Most of what I saw did not compare with the highest quality of U.S. or European manufacturers. There were only a few products with designs I would consider close to average – and most simply mimicked higher-end designs from U.S. or European companies.

Reach & status

This show attracted the international furniture industry. I was floored to see people from all parts of the world there and doing business. There is a clear strategy on the part of China trade to do what is necessary to grow their industry.

When it comes to status, “big corner office” that epitomizes corporate ladders here is alive and well in China — I saw the biggest desks I’ve ever seen. They were complemented by jaw-dropping chairs that might better be described as “thrones.”

State-side, the big desks and chairs are slowly becoming a thing of the past, supplanted instead by flexible furniture and mobile offices that go wherever the CEO needs to go.

But this example again poses an opportunity for partnering; combining China’s clear ability to make products with our skills in designing and marketing more functional furniture could be powerful.

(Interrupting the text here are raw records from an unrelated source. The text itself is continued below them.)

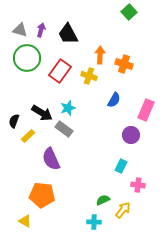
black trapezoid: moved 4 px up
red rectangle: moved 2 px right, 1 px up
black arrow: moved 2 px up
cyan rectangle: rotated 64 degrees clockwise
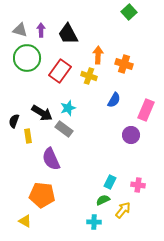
purple arrow: rotated 16 degrees counterclockwise
orange arrow: moved 2 px left
yellow rectangle: rotated 56 degrees counterclockwise
cyan rectangle: moved 11 px left, 16 px down
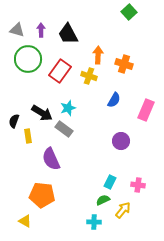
gray triangle: moved 3 px left
green circle: moved 1 px right, 1 px down
purple circle: moved 10 px left, 6 px down
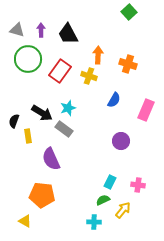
orange cross: moved 4 px right
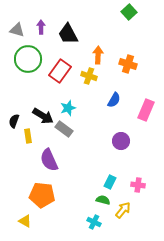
purple arrow: moved 3 px up
black arrow: moved 1 px right, 3 px down
purple semicircle: moved 2 px left, 1 px down
green semicircle: rotated 40 degrees clockwise
cyan cross: rotated 24 degrees clockwise
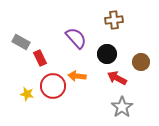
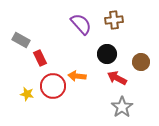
purple semicircle: moved 5 px right, 14 px up
gray rectangle: moved 2 px up
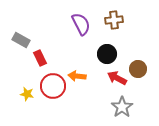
purple semicircle: rotated 15 degrees clockwise
brown circle: moved 3 px left, 7 px down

Indeed, several companies told me directly that they’re building their research and innovation skills to match their production capabilities. The best U.S. manufacturers are steeped in research about people, work, and how we interact. They have anthropologists, neurologist, strategists, and other experts that are standing behind the designs.

I walked away from Gangzhou with the impression that China wants to make it and sell it, and they will do what is necessary to achieve that. Again, that aggressiveness in touting their manufacturing capabilities holds great opportunities for our creative, research-driven designers.